Robert: Speaking of requirements, you often use the term “focal needs”. What are those exactly?
Cathy: Great question. Yes, as part of the requirements gathering process, you should be make sure you are gathering your focal needs. So, some requirements will be important, but not necessarily unique to you. For example, does the marketing automation system integrate with your CRM system? But some needs are unique to your business, or the way you operate. These are what we call “focal needs.” They typically have at least one of two characteristics. They are, first and foremost, idiosyncratic to your organization. Every organization is unique, and the uniqueness of a requirement should translate it into being a focal need.
The second aspect of a focal need could be less about the uniqueness of the need – but rather how important a particular need is for your particular company. For example, if your company has a decentralized model where hundreds of users may be accessing the system with varying frequencies, an extremely intuitive and easy-to-use interface will be essential.
Robert: Okay, so once we develop our requirements and document them – what’s the next best practice?

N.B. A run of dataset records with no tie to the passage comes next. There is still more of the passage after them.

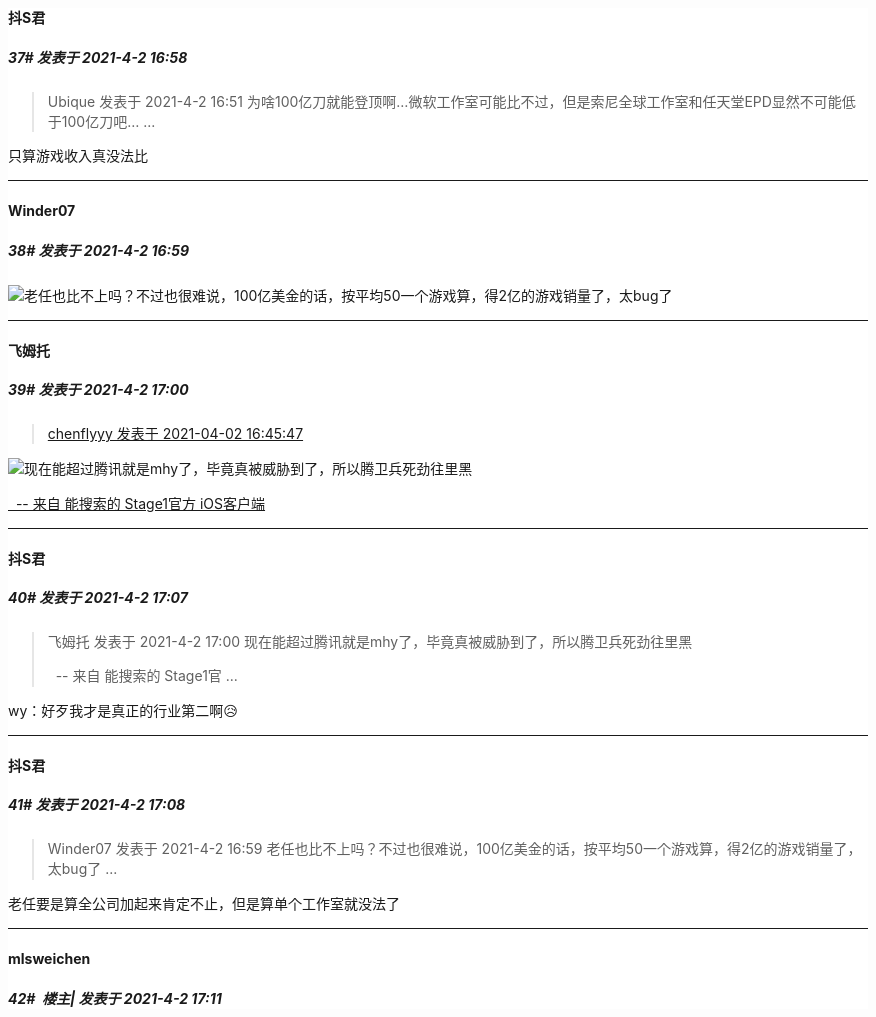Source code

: ####  抖S君  
##### 37#       发表于 2021-4-2 16:58


<blockquote>Ubique 发表于 2021-4-2 16:51
为啥100亿刀就能登顶啊…微软工作室可能比不过，但是索尼全球工作室和任天堂EPD显然不可能低于100亿刀吧… ...</blockquote>
只算游戏收入真没法比


-----

####  Winder07  
##### 38#       发表于 2021-4-2 16:59


<img src="https://static.saraba1st.com/image/smiley/face2017/004.gif" referrerpolicy="no-referrer">老任也比不上吗？不过也很难说，100亿美金的话，按平均50一个游戏算，得2亿的游戏销量了，太bug了


-----

####  飞姆托  
##### 39#       发表于 2021-4-2 17:00


<blockquote><a href="httphttps://bbs.saraba1st.com/2b/forum.php?mod=redirect&amp;goto=findpost&amp;pid=50812337&amp;ptid=1996779" target="_blank">chenflyyy 发表于 2021-04-02 16:45:47</a></blockquote><img src="https://static.saraba1st.com/image/smiley/face2017/067.png" referrerpolicy="no-referrer">现在能超过腾讯就是mhy了，毕竟真被威胁到了，所以腾卫兵死劲往里黑

[  -- 来自 能搜索的 Stage1官方 iOS客户端](https://itunes.apple.com/fi/app/saraba1st/id1221237470?mt=8)


-----

####  抖S君  
##### 40#       发表于 2021-4-2 17:07


<blockquote>飞姆托 发表于 2021-4-2 17:00
现在能超过腾讯就是mhy了，毕竟真被威胁到了，所以腾卫兵死劲往里黑


  -- 来自 能搜索的 Stage1官 ...</blockquote>
wy：好歹我才是真正的行业第二啊😥


-----

####  抖S君  
##### 41#       发表于 2021-4-2 17:08


<blockquote>Winder07 发表于 2021-4-2 16:59
老任也比不上吗？不过也很难说，100亿美金的话，按平均50一个游戏算，得2亿的游戏销量了，太bug了 ...</blockquote>
老任要是算全公司加起来肯定不止，但是算单个工作室就没法了


-----

####  mlsweichen  
##### 42#         楼主| 发表于 2021-4-2 17:11
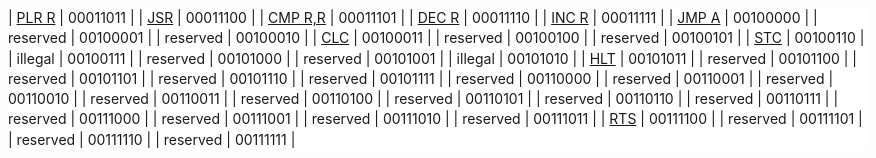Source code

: | [PLR R](#plr-r-pull-register)                         | 00011011 |
| [JSR](#jsr-jump-to-subroutine)                        | 00011100 |
| [CMP R,R](#cmp-rr-compare-registers)                  | 00011101 |
| [DEC R](#dec-r-decrement-register)                    | 00011110 |
| [INC R](#inc-r-increment-register)                    | 00011111 |
| [JMP A](#jmp-a-jump-to-address)                       | 00100000 |
| reserved                                              | 00100001 |
| reserved                                              | 00100010 |
| [CLC](#clc-clear-carry)                               | 00100011 |
| reserved                                              | 00100100 |
| reserved                                              | 00100101 |
| [STC](#stc-set-carry)                                 | 00100110 |
| illegal                                               | 00100111 |
| reserved                                              | 00101000 |
| reserved                                              | 00101001 |
| illegal                                               | 00101010 |
| [HLT](#hlt-halt)                                      | 00101011 |
| reserved                                              | 00101100 |
| reserved                                              | 00101101 |
| reserved                                              | 00101110 |
| reserved                                              | 00101111 |
| reserved                                              | 00110000 |
| reserved                                              | 00110001 |
| reserved                                              | 00110010 |
| reserved                                              | 00110011 |
| reserved                                              | 00110100 |
| reserved                                              | 00110101 |
| reserved                                              | 00110110 |
| reserved                                              | 00110111 |
| reserved                                              | 00111000 |
| reserved                                              | 00111001 |
| reserved                                              | 00111010 |
| reserved                                              | 00111011 |
| [RTS](#rts-return-from-subroutine)                    | 00111100 |
| reserved                                              | 00111101 |
| reserved                                              | 00111110 |
| reserved                                              | 00111111 |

Cathy: You definitely want to use those requirements and focal needs to get to a short list. Really, you shouldn’t go out with an RFP to more than 3 or 4 providers max. If more than that fit your requirements or focal needs, you may need to revisit your needs. Ask yourself if they are specific enough?
Then, and this is really important, once a technology shortlist has been established, you should develop a parallel list of service providers – or agencies. It is also good practice to ask each of the short-listed marketing automation solutions for recommendations for three of their best service provider partners. Each should be investigated to understand their approach and
methodology, project team size, capabilities (as they align with your focal needs, product fluency, and overall ‘fit’), vertical experience, etc. It is also extremely important to speak with reference customers about their experiences. The service provider’s team will be instrumental in helping you become successful.
Robert: So, okay, once you then get to RFP stage with your short list – how should you approach that?
Cathy: If you take one piece of advice, take this one – don’t do checklist RFP’s. If you’ve done your research, you know that the solutions on your shortlist have the ability to do what you need. You want to write a scenario-based RFP. This approach will get you meaningful answers and create a collaborative environment for both you and your prospective partners — after all, the RFP process should be viewed as an early step to a long, mutually beneficial partnership.
By running the RFP towards the end of the selection process, you will be familiar with the vendors following the Information Exchange, and they will know enough about your organization and your needs to provide you with the best possible proposal.
Robert: That’s great advice. If there’s one last thing that you’d advise marketers to be successful with marketing automation selection what would it be?
Cathy: Here’s what I’d say. Don’t forget about what you don’t know. What I mean by that is today’s industry-leading marketing technology solutions typically offer far more than their traditional range of functionality, often crossing over into other MarTech solutions offerings. Some marketing automation solutions might offer social media integration, or even the ability to create other content like Webinars or interactive applications. This expanded breadth of
capabilities, along with their ability to integrate with other enterprise tools further increase their overall value. So, make your research process an iterative one. Learn, develop, repeat. After all this is a process you only want to do once.